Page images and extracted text
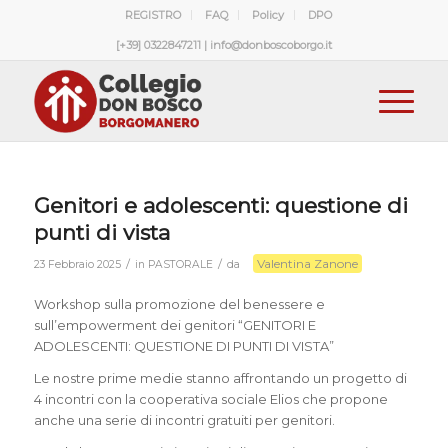
REGISTRO
FAQ
Policy
DPO
[+39] 0322847211 | info@donboscoborgo.it
Genitori e adolescenti: questione di
punti di vista
Valentina Zanone
/
/
23 Febbraio 2025
in
PASTORALE
da
Workshop sulla promozione del benessere e
sull’empowerment dei genitori “GENITORI E
ADOLESCENTI: QUESTIONE DI PUNTI DI VISTA”
Le nostre prime medie stanno affrontando un progetto di
4 incontri con la cooperativa sociale Elios che propone
anche una serie di incontri gratuiti per genitori.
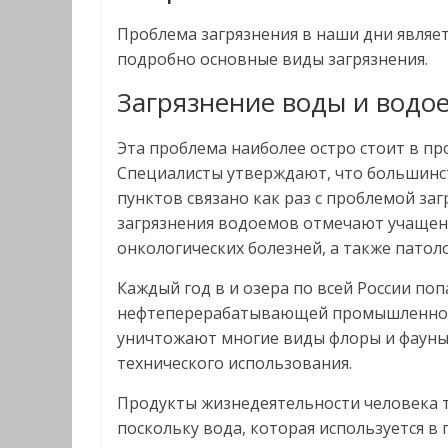
Проблема загрязнения в наши дни являет
подробно основные виды загрязнения.
Загрязнение воды и водо
Эта проблема наиболее остро стоит в п
Специалисты утверждают, что большинс
пунктов связано как раз с проблемой за
загрязнения водоемов отмечают учаще
онкологических болезней, а также патол
Каждый год в и озера по всей России по
нефтеперерабатывающей промышленност
уничтожают многие виды флоры и фауны.
технического использования.
Продукты жизнедеятельности человека т
поскольку вода, которая используется в 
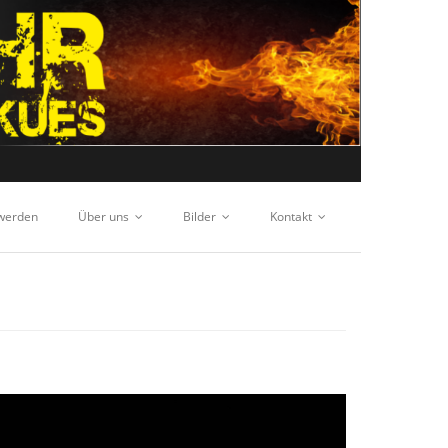
 werden
Über uns
Bilder
Kontakt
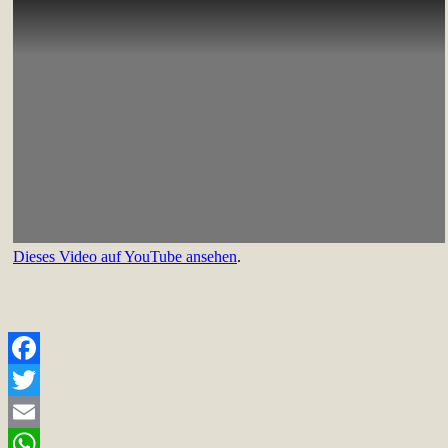
Dieses Video auf YouTube ansehen
.
Facebook
Twitter
Email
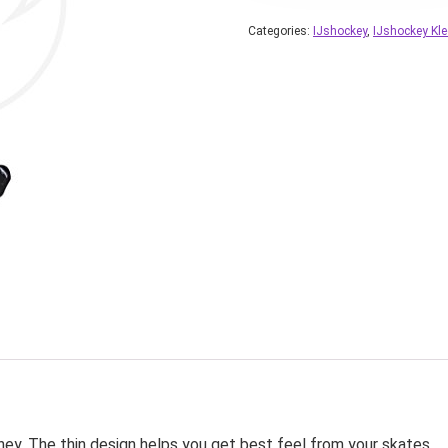
Categories:
IJshockey
,
IJshockey Kle
y. The thin design helps you get best feel from your skates.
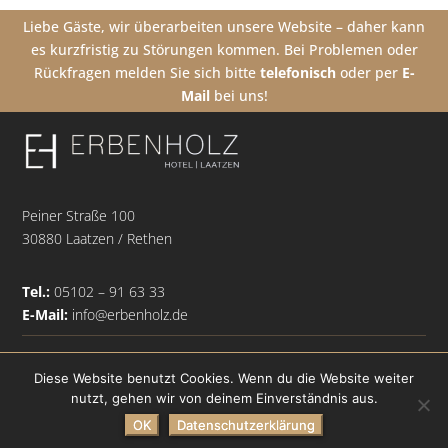
Liebe Gäste, wir überarbeiten unsere Website – daher kann
es kurzfristig zu Störungen kommen. Bei Problemen oder
Rückfragen melden Sie sich bitte
telefonisch
oder per
E-
Mail
bei uns!
Peiner Straße 100
30880 Laatzen / Rethen
Tel.:
05102 – 91 63 33
E-Mail:
info@erbenholz.de
© Erbenholz 2021
Diese Website benutzt Cookies. Wenn du die Website weiter
nutzt, gehen wir von deinem Einverständnis aus.
OK
Datenschutzerklärung
Impressum
|
Datenschutz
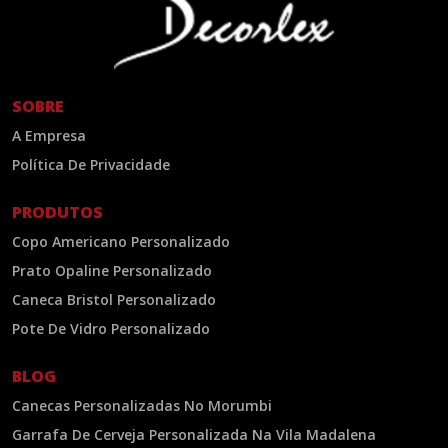
SOBRE
A Empresa
Política De Privacidade
PRODUTOS
Copo Americano Personalizado
Prato Opaline Personalizado
Caneca Bristol Personalizado
Pote De Vidro Personalizado
BLOG
Canecas Personalizadas No Morumbi
Garrafa De Cerveja Personalizada Na Vila Madalena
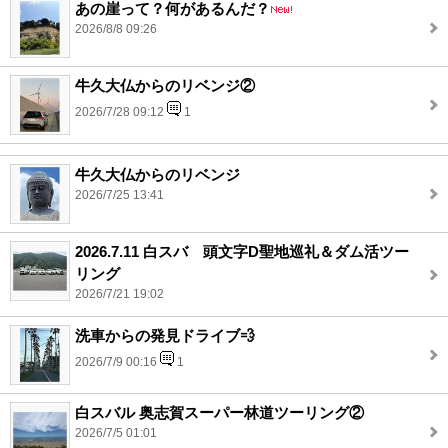
あの崖って？何があるんだ？
2026/8/8 09:26
牛久大仏からのリベンジ②
2026/7/28 09:12
1
牛久大仏からのリベンジ
2026/7/25 13:41
2026.7.11 白スバ 頭文字D聖地巡礼＆ダム活ツー
リング
2026/7/21 19:02
洗車からの発見ドライブ💨
2026/7/9 00:16
1
白スバル 奥志賀スーパー林道ツーリング②
2026/7/5 01:01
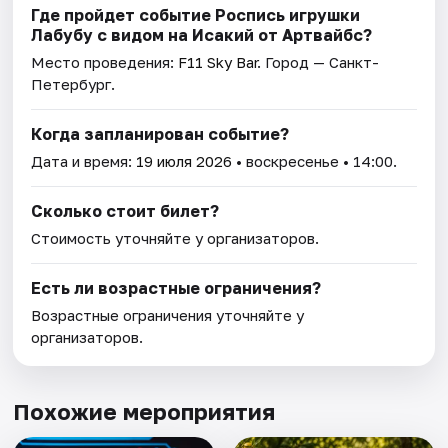
Где пройдет событие Роспись игрушки
Лабубу с видом на Исакий от Артвайбс?
Место проведения:
F11 Sky Bar
. Город — Санкт-
Петербург.
Когда запланирован событие?
Дата и время:
19 июля 2026
• воскресенье • 14:00.
Сколько стоит билет?
Стоимость уточняйте у организаторов.
Есть ли возрастные ограничения?
Возрастные ограничения уточняйте у
организаторов.
Похожие мероприятия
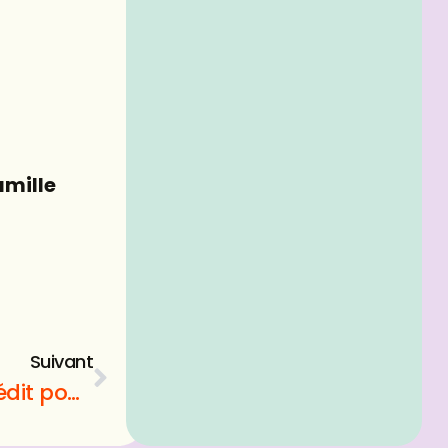
amille
Suivant
Comment utiliser le rachat de crédit pour les particuliers ?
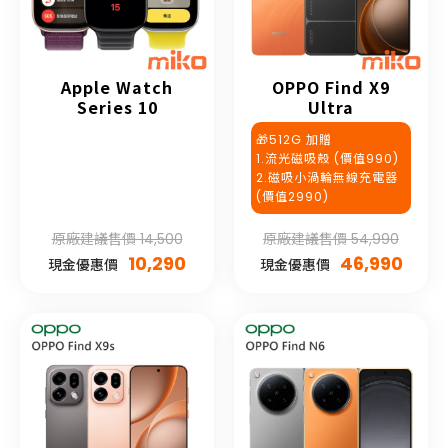
Apple Watch
OPPO Find X9
Series 10
Ultra
🎁512G 加贈
1.流光磁吸殼 (價值990)
2.磁吸小渦輪無線充電器
(價值2990)
原廠建議售價 14,500
原廠建議售價 54,990
10,290
46,990
現金優惠價
現金優惠價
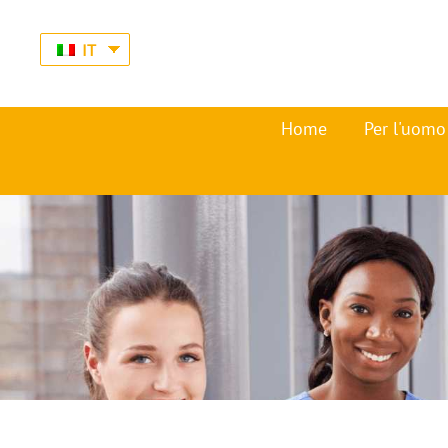
IT
Home
Per l'uomo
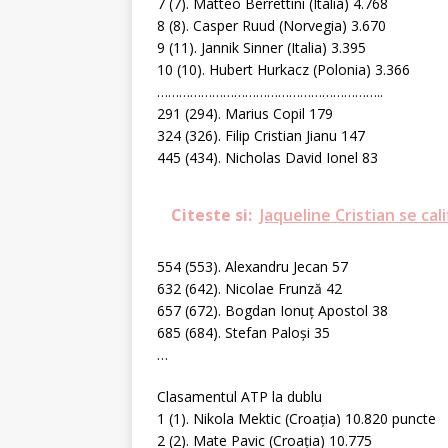
7 (7). Matteo Berrettini (Italia) 4.768
8 (8). Casper Ruud (Norvegia) 3.670
9 (11). Jannik Sinner (Italia) 3.395
10 (10). Hubert Hurkacz (Polonia) 3.366
……………………………………………………..
291 (294). Marius Copil 179
324 (326). Filip Cristian Jianu 147
445 (434). Nicholas David Ionel 83
Citeste si:
Jaqueline Cristian se cal
554 (553). Alexandru Jecan 57
632 (642). Nicolae Frunză 42
657 (672). Bogdan Ionuţ Apostol 38
685 (684). Stefan Paloşi 35
…
Clasamentul ATP la dublu
1 (1). Nikola Mektic (Croaţia) 10.820 puncte
2 (2). Mate Pavic (Croaţia) 10.775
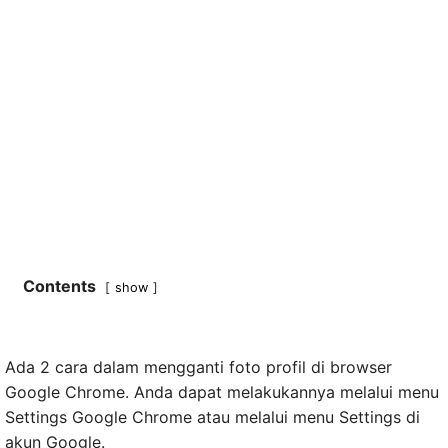
Contents
show
Ada 2 cara dalam mengganti foto profil di browser
Google Chrome. Anda dapat melakukannya melalui menu
Settings Google Chrome atau melalui menu Settings di
akun Google.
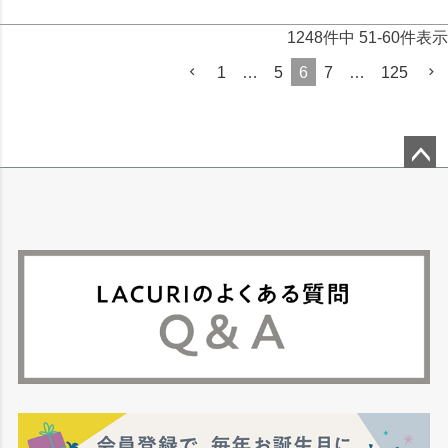
1248
件中
51
-
60
件表示
1
…
5
6
7
…
125
ペー
ジト
ップ
へ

- [YOUR TASK]:
Repeat exactly the lines from the start of the entries down to the line with "sull’empowerment dei genitori", keeping both ends but none of the pictures.

- [EXERCISE OUTPUT]:
REGISTRO
FAQ
Policy
DPO
[+39] 0322847211 | info@donboscoborgo.it
Genitori e adolescenti: questione di
punti di vista
Valentina Zanone
/
/
23 Febbraio 2025
in
PASTORALE
da
Workshop sulla promozione del benessere e
sull’empowerment dei genitori “GENITORI E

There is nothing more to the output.